During the month of hospice, Amy and her sister took time off from work and spent every moment they could taking care of their dad. At times it was beautiful — having dance parties next to his hospital bed they had moved downstairs and cheering him up with laughter. At times it was incredibly hard.
“We slept with him in the same room on the floor, but every little move he’d make, we’d pop up just scared,” Amy said during an interview the following week.
Tip: Plan ahead
“You can make the holiday what you want to,” Sheila said. “In grief there’s so little you can control, but this one you can.”
Sometimes that means not going through with the normal holiday traditions, Sheila said. A person grieving should plan to do whatever is best for them — maybe going to someone else’s house for the holidays or do something totally different just for the first year.
“Bring in new traditions to family,” Ronia said. “Ask the children what they want to do.”
Olivia sat up in her chair, firmly grabbed her book, and circled a section that said “give yourself the freedom to change plans as you go.”
In Amy’s family at Christmas, the tradition is to hand out the presents first and put them all into a pile next to each person — grandpa, or “Poppy” rather, many times had the biggest pile. Then they’d go around in a circle and each open a present.
Olivia had scribbled in the book that they should roll dice instead.
“Because then it’s not, ‘Oh, Poppy isn’t here, he missed his turn,’” Amy said later.
“I love this one,” Sheila said. “We want to remember these people!”
Sheila shared that when her mother died she decided to keep her mother’s cross in her pocket and fiddle with in whenever she needed a moment to find strength or needed to remember her mom.
But there are lots of ways to remember, Sheila said, adding that a person could do something their loved one used to do, or get creative.
“It might be a phrase,” Sheila said. “Grandpa always says …”
Amy smiled. She explained later that her dad had many sayings, and she’s thankful the family still says them. She’s looking forward to hearing more over the holidays and laughing with family.
Tip: Be gentle
The day Amy’s dad died, she and her sister knew the time was coming.
“His breathing was just different,” she said.
Her dad’s deacon had been stopping by throughout the month to pray over him — at one point spending a couple hours with him and his daughters, singing, praying and shedding tears — and on the day he died the deacon happened to stop by.

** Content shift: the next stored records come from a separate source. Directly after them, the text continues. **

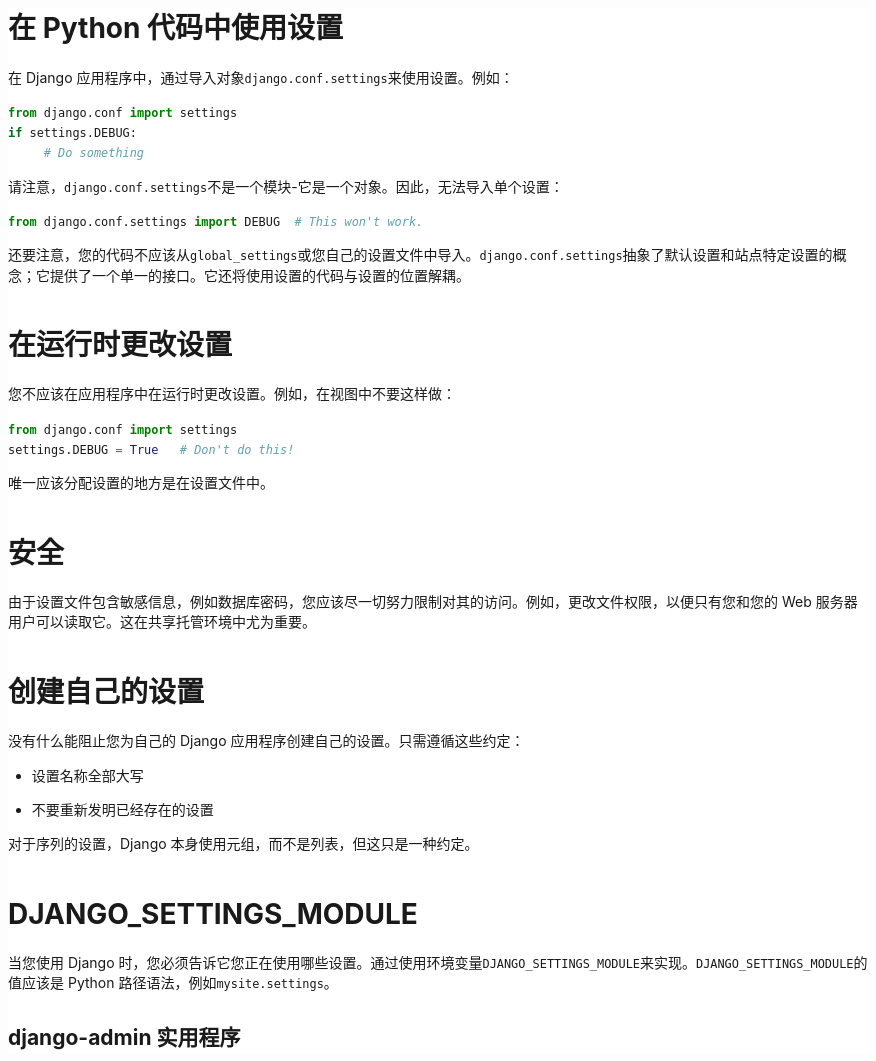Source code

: # 在 Python 代码中使用设置

在 Django 应用程序中，通过导入对象`django.conf.settings`来使用设置。例如：

```py
from django.conf import settings
if settings.DEBUG:
     # Do something 

```

请注意，`django.conf.settings`不是一个模块-它是一个对象。因此，无法导入单个设置：

```py
from django.conf.settings import DEBUG  # This won't work. 

```

还要注意，您的代码不应该从`global_settings`或您自己的设置文件中导入。`django.conf.settings`抽象了默认设置和站点特定设置的概念；它提供了一个单一的接口。它还将使用设置的代码与设置的位置解耦。

# 在运行时更改设置

您不应该在应用程序中在运行时更改设置。例如，在视图中不要这样做：

```py
from django.conf import settings
settings.DEBUG = True   # Don't do this! 

```

唯一应该分配设置的地方是在设置文件中。

# 安全

由于设置文件包含敏感信息，例如数据库密码，您应该尽一切努力限制对其的访问。例如，更改文件权限，以便只有您和您的 Web 服务器用户可以读取它。这在共享托管环境中尤为重要。

# 创建自己的设置

没有什么能阻止您为自己的 Django 应用程序创建自己的设置。只需遵循这些约定：

+   设置名称全部大写

+   不要重新发明已经存在的设置

对于序列的设置，Django 本身使用元组，而不是列表，但这只是一种约定。

# DJANGO_SETTINGS_MODULE

当您使用 Django 时，您必须告诉它您正在使用哪些设置。通过使用环境变量`DJANGO_SETTINGS_MODULE`来实现。`DJANGO_SETTINGS_MODULE`的值应该是 Python 路径语法，例如`mysite.settings`。

## django-admin 实用程序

As the deacon walked away, Amy held her dad’s hand. Her sister held his other. They grabbed each other’s empty hand and watched together his chest go up and down.
Just as the deacon opened the door to leave, George took his last breath.
“I got to be there for my dad,” Amy said as she wiped away a couple of loose tears. “What a blessing.”
After her father’s death, Amy said it was tough to let herself truly grieve. She wanted to stay strong for her family, especially her daughters.
Back at the event, looking around to make eye contact with everyone in the room, Ronia said, “Treat yourself with love. Look at yourself as if in third person. How would you treat someone else going through this pain? Treat yourself like you would for them.”
Amy needed to hear that, she said.
“I learned I need to give myself time to grieve,” she said after the event.
Her voice started to crack.
“I need to take care of myself,” she said.
Amy said she’s thankful for the event, especially that her daughter went. Some of the tips she knew, some she didn’t, but she couldn’t have explained them to her daughter the way Sheila, Ronia and the book did, she said. And she would have never realized that she could both feel her feelings and embrace her grief while still thinking of her children, she said.
“That’s what really helped me,” she said. “Now I know from going to that event to talk to my kids and ask what they want to do rather than assume we’ll do the same thing this year.”
“How neat that we have that in our community,” she said with a smile. “It was really good. I’m glad I went.”